A curious dramatic medley began to be presented. “At the end of the seventeenth century,” writes Flögel, “the Hauptundstaatsactionen usurped the place of the real drama.” These were melodramatic plays with music and pantomime, requiring a large cast composed partly of mechanical dolls, partly of actors. It was only timidly that the actors thus ventured to return to the stage in the rôles of virtuous people (to be sure of the sympathy of the audience). The famous showmen Beck and Reibehand were noted for these performances, the subjects of which were martyrdoms of saints, the slaughter in the ancient Roman circuses and the gory battles of the Middle Ages (in all of which, needless to say, the puppets performed the parts of the slaughtered and martyred, as when the ever popular Santa Dorotea was decapitated and applauded so vigorously that the showman obligingly stepped out, put the head back on the body and repeated the execution). In 1666 in Lüneberg, Michael Daniel Treu gave the following Demonstratioactionum: “I: the History of the city of Jerusalem with all incidents and how the city fell is given naturally with marvellous inventions openly presented in the theatre; II: of King Lear of England, a matter wherein disobedience of children against the parent is punished, the obedience rewarded; III: of Don Baston of Mongrado, strife between love and honor, etc., etc.” Then there followed in the list of plays Alexander de Medici, Sigismundo, tyrannical prince of Poland, the Court of Sicily, Titus Andronicus, Tarquino, Edward of England and, of course, Doctor Johanni Fausto, Teutsche Comedi (to distinguish it from Marlowe’s tragedy).
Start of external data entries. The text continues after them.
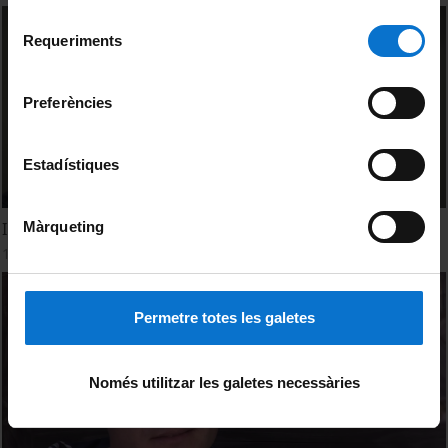
Per obtenir més informació sobre les galetes podeu
Selecció
consultar la
Política de galetes del lloc web de la
Requeriments
de
Universitat de Barcelona
.
consentiment
Preferències
Estadístiques
Màrqueting
Ingrid
14 juny, 2016
Permetre totes les galetes
Només utilitzar les galetes necessàries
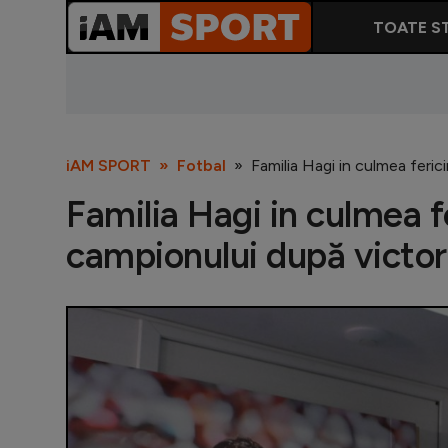
TOATE ST
iAM SPORT
Fotbal
Familia Hagi in culmea ferici
Familia Hagi in culmea fer
campionului după victor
When one considers that these plays with all the necessary business were long and complicated, one may imagine the difficulty of the art of puppet showmen. Everything connected with the presentation, the settings, directions and the plays themselves had to be learned by heart. Young boys generally attached themselves to showmen as apprentices and observed and studied for years before they were even allowed to speak parts. These had to be acquired by listening, for although the owner of the puppets generally had a copy of the play it was so precious a possession that he guarded it most carefully.
The amazing repertory of the Puppenspiel during the seventeenth and eighteenth centuries ranged from myth and history to any event of the day of intrinsic interest. In 1688 we find the marionette manager, Weltheim, giving translations of Molière, also the old Adam and Eve followed by a buffoonery called Jack Pudding in Punch’s Shop and the strange assortment of Asphalides, King of Arabia, The Lapidation of Naboth, The Death of Wallenstein. Weltheim used students of Jena and Leipsig to read for his puppets.